→ WORK ITEM:
Pick out each line in the rows below that contains the word "March", and copy it. Uppercase and lowercase count as different.
RECORDS PROVIDED Start Marker
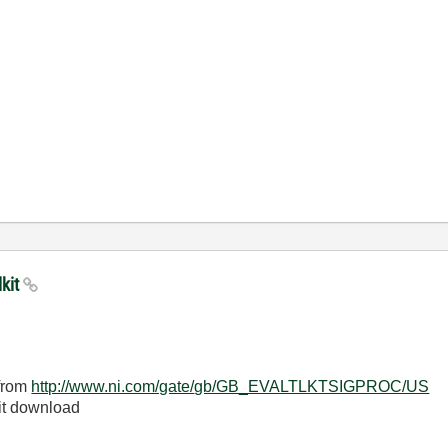
lkit
 from
http://www.ni.com/gate/
gb/GB_EVALTLKTSIGPROC/US
lkit download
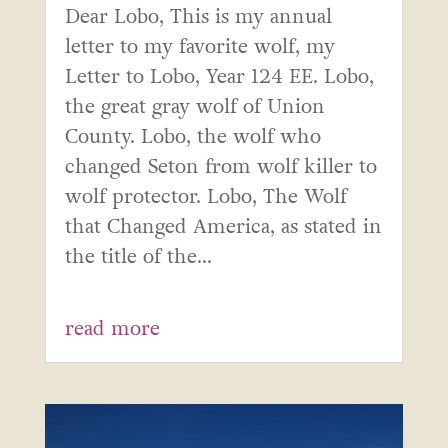
Dear Lobo, This is my annual
letter to my favorite wolf, my
Letter to Lobo, Year 124 EE. Lobo,
the great gray wolf of Union
County. Lobo, the wolf who
changed Seton from wolf killer to
wolf protector. Lobo, The Wolf
that Changed America, as stated in
the title of the...
read more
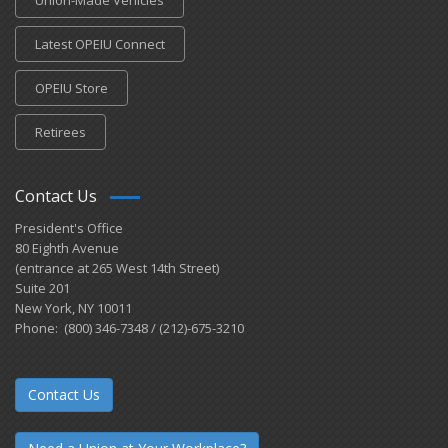
Latest OPEIU Connect
OPEIU Store
Retirees
Contact Us
President's Office
80 Eighth Avenue
(entrance at 265 West 14th Street)
Suite 201
New York, NY 10011
Phone: (800) 346-7348 / (212)-675-3210
Contact Us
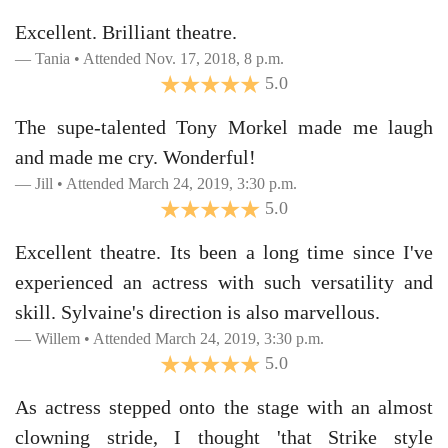
Excellent. Brilliant theatre.
Tania • Attended Nov. 17, 2018, 8 p.m.
5.0
The supe-talented Tony Morkel made me laugh
and made me cry. Wonderful!
Jill • Attended March 24, 2019, 3:30 p.m.
5.0
Excellent theatre. Its been a long time since I've
experienced an actress with such versatility and
skill. Sylvaine's direction is also marvellous.
Willem • Attended March 24, 2019, 3:30 p.m.
5.0
As actress stepped onto the stage with an almost
clowning stride, I thought 'that Strike style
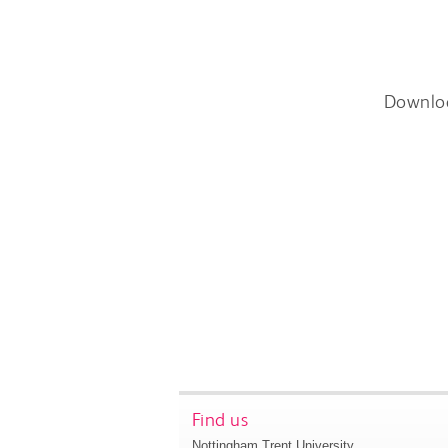
Downlo
Find us
Nottingham Trent University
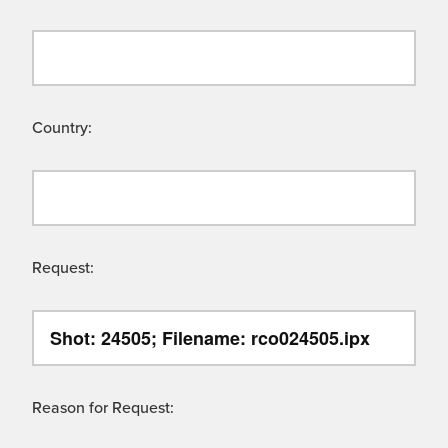
Country:
Request:
Reason for Request:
RECORDS PROVIDED End Marker
→ ANSWER TO THIS TASK:
Jill • Attended March 24, 2019, 3:30 p.m.
Willem • Attended March 24, 2019, 3:30 p.m.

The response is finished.